* Exercise aim:
Your task is to retype each line of the data below exactly.

* Data extracts:
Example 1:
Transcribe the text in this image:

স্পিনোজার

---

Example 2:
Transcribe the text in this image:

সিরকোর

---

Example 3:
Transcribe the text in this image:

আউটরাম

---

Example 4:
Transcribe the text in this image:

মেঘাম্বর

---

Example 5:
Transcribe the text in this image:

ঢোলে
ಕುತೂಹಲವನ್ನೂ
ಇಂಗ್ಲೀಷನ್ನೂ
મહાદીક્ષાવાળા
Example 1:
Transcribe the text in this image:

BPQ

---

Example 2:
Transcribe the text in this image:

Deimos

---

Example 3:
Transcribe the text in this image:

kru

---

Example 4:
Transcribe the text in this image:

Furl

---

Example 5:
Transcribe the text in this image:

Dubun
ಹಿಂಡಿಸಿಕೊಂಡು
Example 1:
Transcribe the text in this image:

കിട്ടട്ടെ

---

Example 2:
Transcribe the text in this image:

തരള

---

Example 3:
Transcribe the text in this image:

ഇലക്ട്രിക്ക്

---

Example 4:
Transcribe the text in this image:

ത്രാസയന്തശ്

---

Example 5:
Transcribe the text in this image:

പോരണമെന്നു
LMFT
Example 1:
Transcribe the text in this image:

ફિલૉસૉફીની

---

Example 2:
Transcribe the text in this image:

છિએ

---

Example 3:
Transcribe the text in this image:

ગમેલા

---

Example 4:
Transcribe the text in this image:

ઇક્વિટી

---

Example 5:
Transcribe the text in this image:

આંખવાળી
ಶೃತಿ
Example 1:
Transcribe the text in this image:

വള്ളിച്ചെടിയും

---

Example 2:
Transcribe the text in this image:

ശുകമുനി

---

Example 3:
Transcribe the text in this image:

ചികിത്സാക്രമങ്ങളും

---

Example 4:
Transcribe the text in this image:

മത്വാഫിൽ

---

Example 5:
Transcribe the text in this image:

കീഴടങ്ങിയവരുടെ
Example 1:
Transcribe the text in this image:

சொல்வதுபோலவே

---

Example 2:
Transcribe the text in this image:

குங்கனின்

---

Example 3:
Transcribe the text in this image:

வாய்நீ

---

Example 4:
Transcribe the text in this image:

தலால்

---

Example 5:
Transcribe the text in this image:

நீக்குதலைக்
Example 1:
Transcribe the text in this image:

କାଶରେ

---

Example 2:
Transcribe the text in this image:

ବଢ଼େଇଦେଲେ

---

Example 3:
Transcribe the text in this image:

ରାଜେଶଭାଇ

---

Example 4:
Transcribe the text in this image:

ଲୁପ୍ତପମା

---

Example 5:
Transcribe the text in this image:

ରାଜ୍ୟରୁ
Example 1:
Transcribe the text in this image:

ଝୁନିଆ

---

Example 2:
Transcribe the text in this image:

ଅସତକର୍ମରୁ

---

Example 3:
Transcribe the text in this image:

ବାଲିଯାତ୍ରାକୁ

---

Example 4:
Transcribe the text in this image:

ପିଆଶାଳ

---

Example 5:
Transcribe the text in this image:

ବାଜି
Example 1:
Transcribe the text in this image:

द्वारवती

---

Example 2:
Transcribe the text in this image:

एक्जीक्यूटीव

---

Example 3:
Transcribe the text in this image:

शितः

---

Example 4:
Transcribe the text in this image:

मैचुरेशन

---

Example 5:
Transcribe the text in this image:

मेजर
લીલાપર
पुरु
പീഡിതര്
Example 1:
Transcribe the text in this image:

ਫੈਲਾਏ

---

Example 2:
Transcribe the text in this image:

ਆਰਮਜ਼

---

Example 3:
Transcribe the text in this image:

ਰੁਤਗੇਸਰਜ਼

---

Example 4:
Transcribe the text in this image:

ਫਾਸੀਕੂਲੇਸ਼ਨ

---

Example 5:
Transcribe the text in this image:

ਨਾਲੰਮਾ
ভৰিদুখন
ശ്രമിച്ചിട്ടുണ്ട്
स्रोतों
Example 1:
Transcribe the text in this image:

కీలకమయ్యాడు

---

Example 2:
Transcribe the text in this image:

* Answer section:
Example 1:
Transcribe the text in this image:

স্পিনোজার

---

Example 2:
Transcribe the text in this image:

সিরকোর

---

Example 3:
Transcribe the text in this image:

আউটরাম

---

Example 4:
Transcribe the text in this image:

মেঘাম্বর

---

Example 5:
Transcribe the text in this image:

ঢোলে
ಕುತೂಹಲವನ್ನೂ
ಇಂಗ್ಲೀಷನ್ನೂ
મહાદીક્ષાવાળા
Example 1:
Transcribe the text in this image:

BPQ

---

Example 2:
Transcribe the text in this image:

Deimos

---

Example 3:
Transcribe the text in this image:

kru

---

Example 4:
Transcribe the text in this image:

Furl

---

Example 5:
Transcribe the text in this image:

Dubun
ಹಿಂಡಿಸಿಕೊಂಡು
Example 1:
Transcribe the text in this image:

കിട്ടട്ടെ

---

Example 2:
Transcribe the text in this image:

തരള

---

Example 3:
Transcribe the text in this image:

ഇലക്ട്രിക്ക്

---

Example 4:
Transcribe the text in this image:

ത്രാസയന്തശ്

---

Example 5:
Transcribe the text in this image:

പോരണമെന്നു
LMFT
Example 1:
Transcribe the text in this image:

ફિલૉસૉફીની

---

Example 2:
Transcribe the text in this image:

છિએ

---

Example 3:
Transcribe the text in this image:

ગમેલા

---

Example 4:
Transcribe the text in this image:

ઇક્વિટી

---

Example 5:
Transcribe the text in this image:

આંખવાળી
ಶೃತಿ
Example 1:
Transcribe the text in this image:

വള്ളിച്ചെടിയും

---

Example 2:
Transcribe the text in this image:

ശുകമുനി

---

Example 3:
Transcribe the text in this image:

ചികിത്സാക്രമങ്ങളും

---

Example 4:
Transcribe the text in this image:

മത്വാഫിൽ

---

Example 5:
Transcribe the text in this image:

കീഴടങ്ങിയവരുടെ
Example 1:
Transcribe the text in this image:

சொல்வதுபோலவே

---

Example 2:
Transcribe the text in this image:

குங்கனின்

---

Example 3:
Transcribe the text in this image:

வாய்நீ

---

Example 4:
Transcribe the text in this image:

தலால்

---

Example 5:
Transcribe the text in this image:

நீக்குதலைக்
Example 1:
Transcribe the text in this image:

କାଶରେ

---

Example 2:
Transcribe the text in this image:

ବଢ଼େଇଦେଲେ

---

Example 3:
Transcribe the text in this image:

ରାଜେଶଭାଇ

---

Example 4:
Transcribe the text in this image:

ଲୁପ୍ତପମା

---

Example 5:
Transcribe the text in this image:

ରାଜ୍ୟରୁ
Example 1:
Transcribe the text in this image:

ଝୁନିଆ

---

Example 2:
Transcribe the text in this image:

ଅସତକର୍ମରୁ

---

Example 3:
Transcribe the text in this image:

ବାଲିଯାତ୍ରାକୁ

---

Example 4:
Transcribe the text in this image:

ପିଆଶାଳ

---

Example 5:
Transcribe the text in this image:

ବାଜି
Example 1:
Transcribe the text in this image:

द्वारवती

---

Example 2:
Transcribe the text in this image:

एक्जीक्यूटीव

---

Example 3:
Transcribe the text in this image:

शितः

---

Example 4:
Transcribe the text in this image:

मैचुरेशन

---

Example 5:
Transcribe the text in this image:

मेजर
લીલાપર
पुरु
പീഡിതര്
Example 1:
Transcribe the text in this image:

ਫੈਲਾਏ

---

Example 2:
Transcribe the text in this image:

ਆਰਮਜ਼

---

Example 3:
Transcribe the text in this image:

ਰੁਤਗੇਸਰਜ਼

---

Example 4:
Transcribe the text in this image:

ਫਾਸੀਕੂਲੇਸ਼ਨ

---

Example 5:
Transcribe the text in this image:

ਨਾਲੰਮਾ
ভৰিদুখন
ശ്രമിച്ചിട്ടുണ്ട്
स्रोतों
Example 1:
Transcribe the text in this image:

కీలకమయ్యాడు

---

Example 2:
Transcribe the text in this image:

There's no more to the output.